Auda's mother died to save her life. Midwives weren't allowed to cut mothers during childbirth to save the babies unless the mother was already dead. Auda's mother insisted on the midwife cutting Auda out to save her baby's life knowing that she would die. But when Auda was born she was pale white with white hair, an albino. The midwife's apprentice thought that Auda was a witch, so the apprentice ran to the river with her and cut the baby's tongue out so she couldn't spread the "devil's lies". So Auda is condemned to a life as a mute and shunned by society because of her hair and skin color. Auda's father is a papermaker in a small French village in the 1300's who teaches her to read and write. But then the Church starts prosecuting heretics, and they take Auda's father, blaming him for something Auda had written. Read to see if she can save her family, discover true love and find a place to belong.

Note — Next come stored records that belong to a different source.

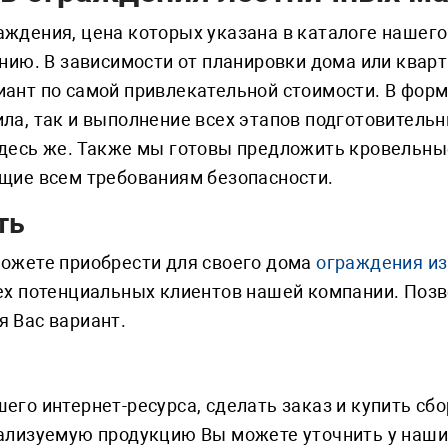
ждения, цена которых указана в каталоге нашего 
ению. В зависимости от планировки дома или ква
ант по самой привлекательной стоимости. В форм
ла, так и выполнение всех этапов подготовитель
здесь же. Также мы готовы предложить кровельн
щие всем требованиям безопасности.
ть
можете приобрести для своего дома
ограждения и
ех потенциальных клиентов нашей компании. Поз
 Вас вариант.
его интернет-ресурса, сделать заказ и купить сб
ализуемую продукцию Вы можете уточнить у наших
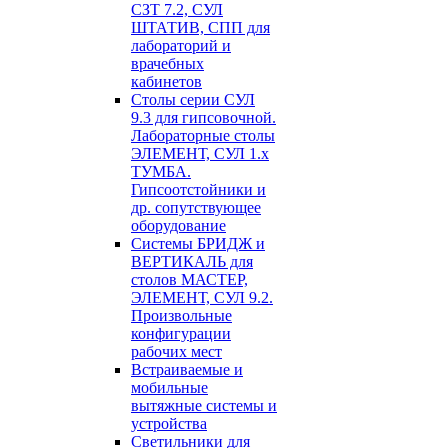
СЗТ 7.2, СУЛ
ШТАТИВ, СПП для
лабораторий и
врачебных
кабинетов
Столы серии СУЛ
9.3 для гипсовочной.
Лабораторные столы
ЭЛЕМЕНТ, СУЛ 1.х
ТУМБА.
Гипсоотстойники и
др. сопутствующее
оборудование
Системы БРИДЖ и
ВЕРТИКАЛЬ для
столов МАСТЕР,
ЭЛЕМЕНТ, СУЛ 9.2.
Произвольные
конфигурации
рабочих мест
Встраиваемые и
мобильные
вытяжные системы и
устройства
Светильники для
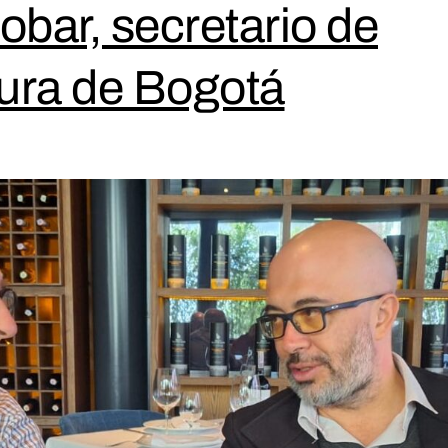
obar, secretario de
tura de Bogotá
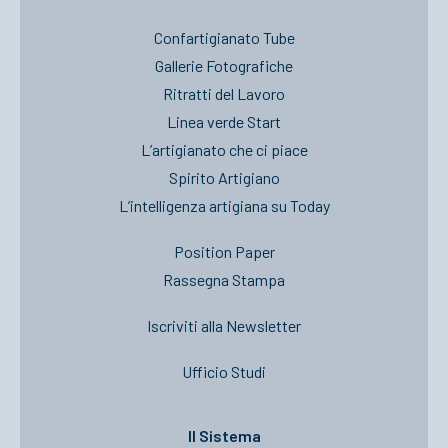
Confartigianato Tube
Gallerie Fotografiche
Ritratti del Lavoro
Linea verde Start
L’artigianato che ci piace
Spirito Artigiano
L’intelligenza artigiana su Today
Position Paper
Rassegna Stampa
Iscriviti alla Newsletter
Ufficio Studi
Il Sistema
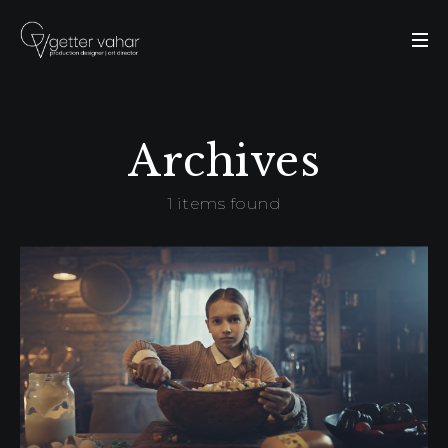
Archives
1 items found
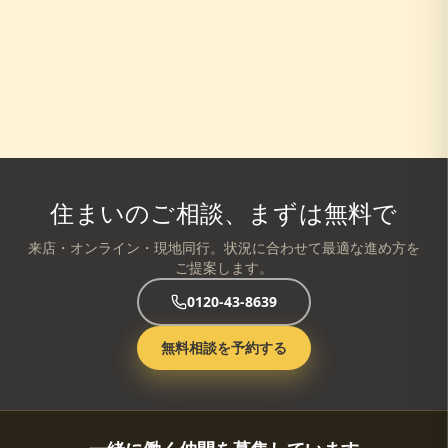
住まいのご相談、まずは無料で
来店・オンライン・現地同行。状況に合わせて最適な進め方を
ご提案します。
0120-43-8639
無料相談を予約する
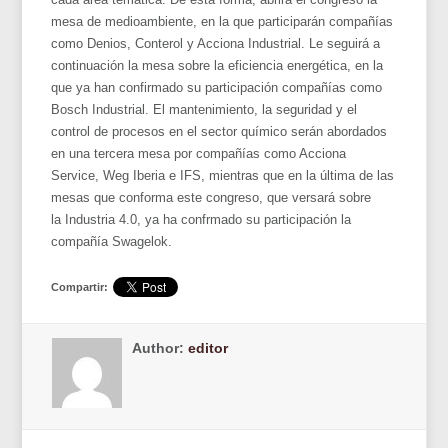
mesa de medioambiente, en la que participarán compañías
como Denios, Conterol y Acciona Industrial. Le seguirá a
continuación la mesa sobre la eficiencia energética, en la
que ya han confirmado su participación compañías como
Bosch Industrial. El mantenimiento, la seguridad y el
control de procesos en el sector químico serán abordados
en una tercera mesa por compañías como Acciona
Service, Weg Iberia e IFS, mientras que en la última de las
mesas que conforma este congreso, que versará sobre
la Industria 4.0, ya ha confrmado su participación la
compañía Swagelok.
Compartir:
Author:
editor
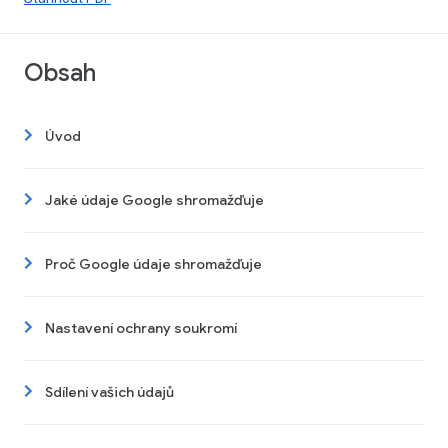
Obsah
Úvod
Jaké údaje Google shromažďuje
Proč Google údaje shromažďuje
Nastavení ochrany soukromí
Sdílení vašich údajů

I really enjoyed this book. I like how the author brought different historical parts of the Middle Ages into the story, such as the heretics and gypsies being feared by most, and how the Church attacked those who were different. The author brought the novel to life with her vivid descriptions. If you enjoy historical novels, books about outcasts, or just good stories, this is a great book to read.


Book Blurb for Watermark

The daughter of a papermaker in a small French village in the year 1320—mute from birth and forced to shun normal society—young Auda finds solace and escape in the wonder of the written word. Believed to be cursed by those who embrace ignorance and superstition, Auda's very survival is a testament to the strength of her spirit. But this is an age of Inquisition and intolerance, when difference and defiance are punishable "sins" and new ideas are considered damnable heresy. When darkness descends upon her world, Auda—newly grown to womanhood—is forced to flee, setting off on a remarkable quest to discover love and a new sense of self . . . and to reclaim her heritage and the small glory of her father's art.